* **Lista de tarefas**
1) Responda a estas perguntas com base no texto sobre a greve do Metro:
(a) Qual é o valor do jackpot do Euromilhões sorteado esta terça-feira?
(b) Em que sítios não vai ser possível fazer nem uma aposta?
(c) De que federação é Anabela Carvalheira?
2) Copie do texto sobre a greve do Metro o trecho que vai de "Cento e oitenta milhões" até "Metro de Lisboa.".

* **Texto fornecido**

● ● ● ● ● ● ●

Cento e oitenta milhões de euros. Por esta altura, o valor estará a pairar na cabeça de muitos portugueses como um sonho, a saída para a crise, a hipótese de mudar de vida ou, pelo menos, melhorá-la. Cento e oitenta milhões de euros. É o valor do jackpot do Euromilhões que vai ser sorteado esta terça-feira. Como é o terceiro maior jackpot de sempre, espera-se uma grande afluência às máquinas que os Jogos Santa Casa têm espalhadas por todo o país. E muitos portugueses só preencherão o boletim de cinco estrelas e dois números no próprio dia. Há um sítio, no entanto, onde não vai ser possível fazer nem uma aposta: os quiosques e lojas situados nas estações do Metro de Lisboa.

Esta terça-feira há greve do Metro. Os trabalhadores da transportadora querem continuar a “luta em defesa da empresa no setor empresarial do Estado e contra a sua concessão a privados”, afirmou Anabela Carvalheira, da Federação dos Sindicatos de Transportes e Comunicações (Fectrans), aquando da convocação da greve, no início do mês. Todas as estações do metropolitano estarão fechadas, não haverá um único comboio a circular e, para além dos transtornos causados aos passageiros, também os lojistas não vão poder vender qualquer produto.

● ● ● ● ● ● ●

* **Dados apresentados**
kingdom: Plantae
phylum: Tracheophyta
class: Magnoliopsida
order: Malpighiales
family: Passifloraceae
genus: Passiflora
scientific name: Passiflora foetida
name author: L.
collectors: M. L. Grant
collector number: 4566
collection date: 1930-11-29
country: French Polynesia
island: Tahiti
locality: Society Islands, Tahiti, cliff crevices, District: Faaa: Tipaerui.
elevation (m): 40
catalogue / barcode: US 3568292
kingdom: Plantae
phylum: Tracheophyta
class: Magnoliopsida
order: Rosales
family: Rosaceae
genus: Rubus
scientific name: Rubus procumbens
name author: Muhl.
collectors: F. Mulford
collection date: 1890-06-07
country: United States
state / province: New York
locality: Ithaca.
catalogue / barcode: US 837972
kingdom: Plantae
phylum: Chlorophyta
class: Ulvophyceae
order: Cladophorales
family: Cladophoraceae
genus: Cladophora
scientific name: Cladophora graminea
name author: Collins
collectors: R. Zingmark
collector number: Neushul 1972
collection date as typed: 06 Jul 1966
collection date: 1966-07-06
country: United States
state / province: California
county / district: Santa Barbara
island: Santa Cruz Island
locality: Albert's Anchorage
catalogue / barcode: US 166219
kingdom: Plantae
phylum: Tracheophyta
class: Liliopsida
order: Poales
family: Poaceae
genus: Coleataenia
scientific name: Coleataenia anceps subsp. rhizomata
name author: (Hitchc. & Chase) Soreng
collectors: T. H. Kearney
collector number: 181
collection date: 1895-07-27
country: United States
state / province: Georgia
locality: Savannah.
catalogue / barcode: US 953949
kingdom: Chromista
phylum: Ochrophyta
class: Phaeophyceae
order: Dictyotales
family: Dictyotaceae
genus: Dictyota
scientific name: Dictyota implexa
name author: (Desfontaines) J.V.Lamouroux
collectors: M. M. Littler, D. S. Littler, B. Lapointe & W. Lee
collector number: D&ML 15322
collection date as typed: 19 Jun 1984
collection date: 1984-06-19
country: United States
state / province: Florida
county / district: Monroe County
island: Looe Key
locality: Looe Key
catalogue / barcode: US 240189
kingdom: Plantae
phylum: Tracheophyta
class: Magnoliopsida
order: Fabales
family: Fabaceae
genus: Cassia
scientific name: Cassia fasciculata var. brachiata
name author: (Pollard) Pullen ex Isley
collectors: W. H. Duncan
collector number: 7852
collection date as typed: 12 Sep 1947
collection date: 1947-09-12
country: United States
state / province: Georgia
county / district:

● ● ● ● ● ● ●

* **Respostas por tarefa**
1)
(a) Cento e oitenta milhões de euros.
(b) Nos quiosques e lojas situados nas estações do Metro de Lisboa.
(c) Da Federação dos Sindicatos de Transportes e Comunicações (Fectrans).

2)
Cento e oitenta milhões de euros. Por esta altura, o valor estará a pairar na cabeça de muitos portugueses como um sonho, a saída para a crise, a hipótese de mudar de vida ou, pelo menos, melhorá-la. Cento e oitenta milhões de euros. É o valor do jackpot do Euromilhões que vai ser sorteado esta terça-feira. Como é o terceiro maior jackpot de sempre, espera-se uma grande afluência às máquinas que os Jogos Santa Casa têm espalhadas por todo o país. E muitos portugueses só preencherão o boletim de cinco estrelas e dois números no próprio dia. Há um sítio, no entanto, onde não vai ser possível fazer nem uma aposta: os quiosques e lojas situados nas estações do Metro de Lisboa.